The Dutch Kills residents see enforcement as a key solution to the problem, but they view residential development of the area, currently zoned for manufacturing, as an equally effective tool for use to remove the prostitutes.

"It all goes back to zoning," said former Dutch Kills Civic Association President George L. Stamatiades. "Manufacturing and commercial zones tend to attract that type of activity after-hours because there are fewer people on the streets of industrial areas at night."

Wilson said residents believe that residential development in Dutch Kills would serve as another deterrent to street prostitution.

"With an increased residential population, services like police and sanitation would increase," Wilson said. "If houses filled now-vacant lots, many dimly-lit blocks would be filled with people – and a new light.

"If there was less vacant space in the area, the prostitutes may consider taking their business elsewhere," Wilson said. "It all goes back to the city’s decision to kill Dutch Kills with its rezoning of the area."

In 1960, city planners had an idea. They saw "unbounding potential" for industry and commerce in the community just north of the Queensborough Bridge. The city rezoned Dutch Kills as an M1-3 area – the city’s most restrictive manufacturing zone. Unfamiliar with the intricacies of city government and the workings of city planners, residents of Dutch Kills didn’t wake up to the reality of the restrictive zoning until it was too late – and they found themselves living in their own homes illegally.

The zoning sounded a death knell for the residential sections of Dutch Kills. No new residences could be constructed; no additions made to existing homes. And if a home was destroyed by fire or some other disaster, the home could not be rebuilt. Only commercial, industrial and manufacturing structures could be built in those sites.

The reason for the city’s decision to rezone the area was clear to residents – to allow the unrestricted growth of manufacturing interests in the area. And to create a "mini-Manhattan" on the Queens side of the Queensborough Bridge, Wilson said.

The civics fought the city and its planners for more than 10 years to change zoning in the area. The result was the city’s creation of an "M1-D" zone, a generic district that slightly eased the restrictions on residential properties.

"We have so far not seen any new residential construction in the Dutch Kills area," Stamatiades said. "But we have seen a great deal of renovation – and lots of houses that might have been forced to become commercial have stayed residential," he added.

GIMME SHELTER

Further angering Dutch Kills residents was a recent announcement by Salvation Army officials that the agency plans to toss yet another bit of spice into the already volatile mix created by conditions in the community.

According to Alfred Peck, director of Homeless Services for the Salvation Army, told participants at a March meeting of the Community Board 1 District Cabinet that the Salvation Army plans to open a walk-in homeless shelter at the site of the former Long Island Savings Bank building at 29-11 41st Ave.
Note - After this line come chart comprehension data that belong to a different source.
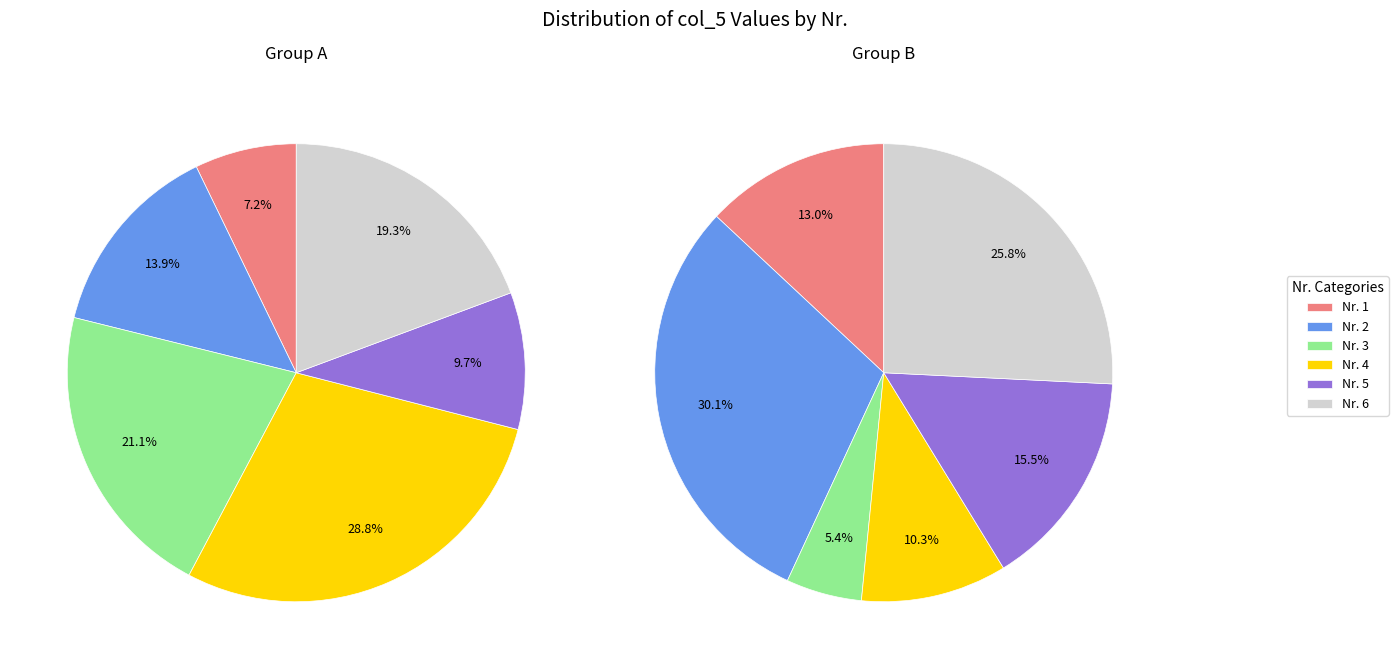

Does 7 represent more than half of the total?

No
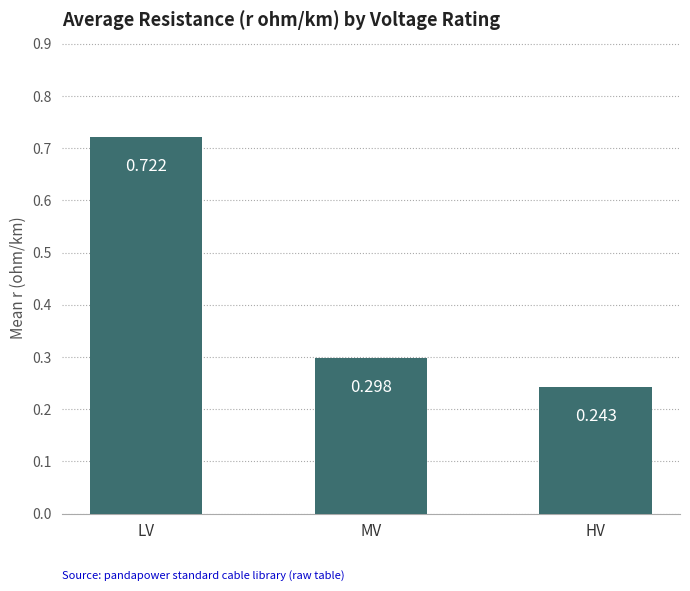

At which label is the value closest to 0?

HV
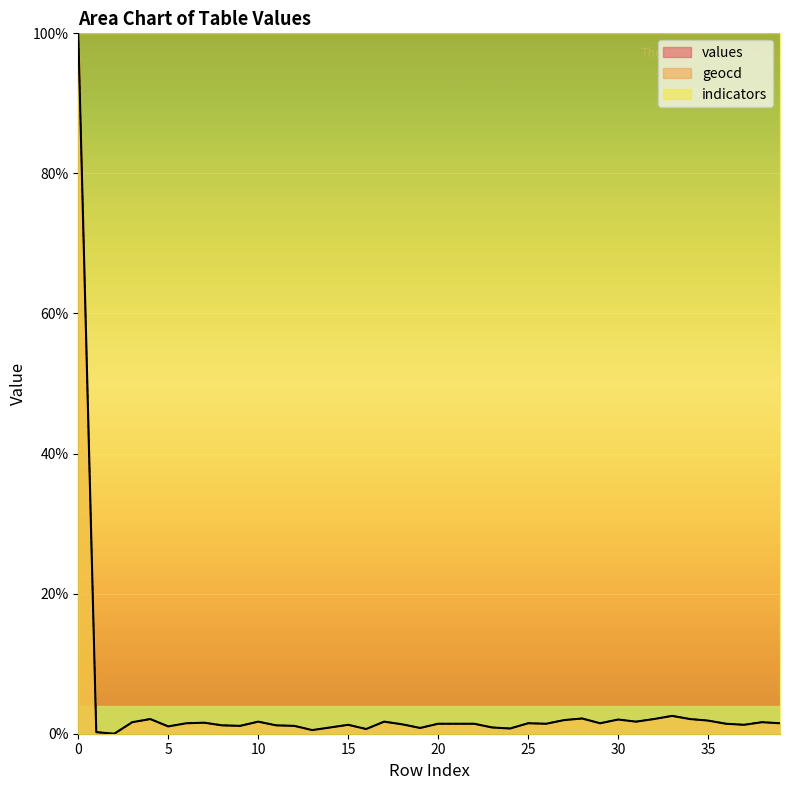

What are all the series names shown in the legend?

values, geocd, indicators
A furious Wilson lashed-out at city and local officials when Peck made the announcement.

"Why here?," Wilson asked. "Why Dutch Kills?

"We are already burdened with two abortion clinics, two methadone clinics, substance abuse rehab residences, the sex clubs, prostitution and the threat of gang intervention," Wilson said. "How much does the city plan to dump on us?"

We are obviously disappointed that the police department has decided to pull the big guns out of this area, but we are grateful that they recognize the continuing problem and that they aren’t going to abandon us completely," he added.